ISBN: 978-0-9798451-1-6
96 pages, 6" x 9" perfect bound


SPIRAL RIDE

A fat rubber tire appears overnight,
propped on the sagged front stoop
of our dirt-packed yard. Rainbows of dews
in the spare grass sparkle and wink.
So I get myself curled in that hole
packed tight as a fetus,
a girl inside a wheel.

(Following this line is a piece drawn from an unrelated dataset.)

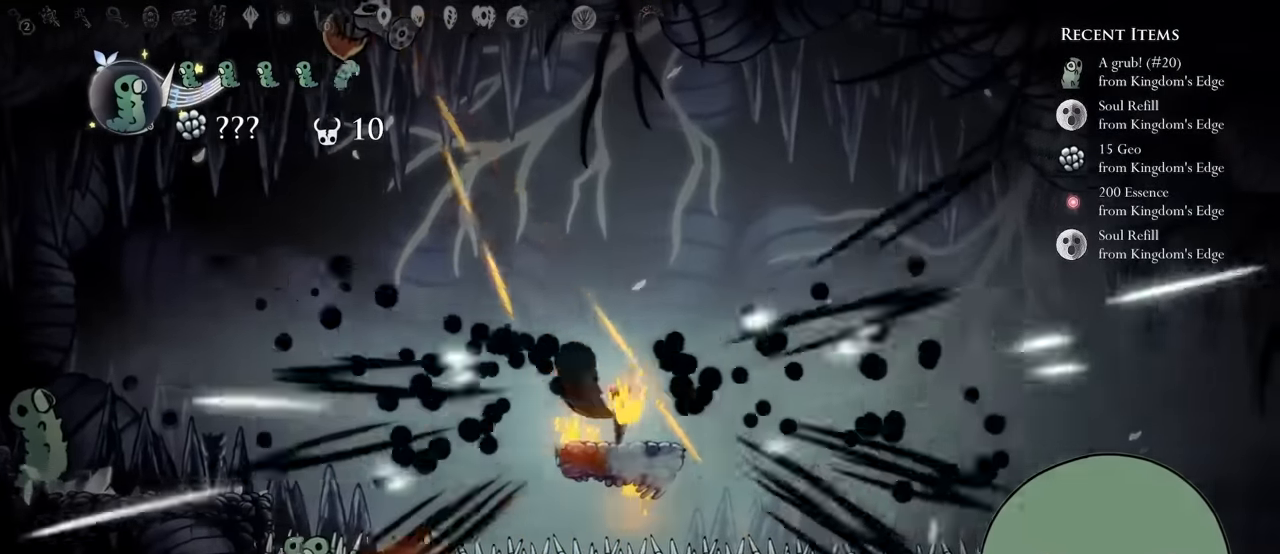
{"dt_ms": 500, "buttons": ["A", "DPAD_RIGHT"], "left_stick": "center", "right_stick": "center", "events": [[17, "right_stick", "right"], [67, "right_stick", "center"], [483, "A", "down"]]}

Unseen beyond,
above, my brother floats, lifts, pushes
and I’m spun around the axis of myself,
feeling each part shift, rise, and turn
down slow-turning
feet over spine, legs overtopping
head, the earth become sun, the clouds
become ground until I, dizzying
in the whorl of the me / not / me / not / me
call out for him to Stop!
Then body pressed to a rim-ache,
I roll on my edge in a flattening wobble
like a spun coin until the world slides
to its rest in a perfect standstill.


PLAYGROUND, AFTER CHASE

You are not supposed to run with boys
     but here you are, dancing foot to foot
in impromptu “tag,” your side of a boundary hedge,

when Billy leaps the divide and tackles
     you, flat on your back
on the just-mowed lawn:
     Billy Something...Smith...
straddling your pin-straight thighs,

his freckled-face, light-outlined frame, arms
     stretched over you, rapidly scooping thick
fistfuls of fresh-cut grass
     and stuffing them in your mouth,
his whole weight almost nothing then —
     but how it pins you.

His delirious teeth, sky-aimed laugh,
     and the sneer, blocking air.
You can’t move. The sky’s careened off, shifted.
     His grip on your wrists
catches you both helpless, where
     there is no line, no play. No mercy.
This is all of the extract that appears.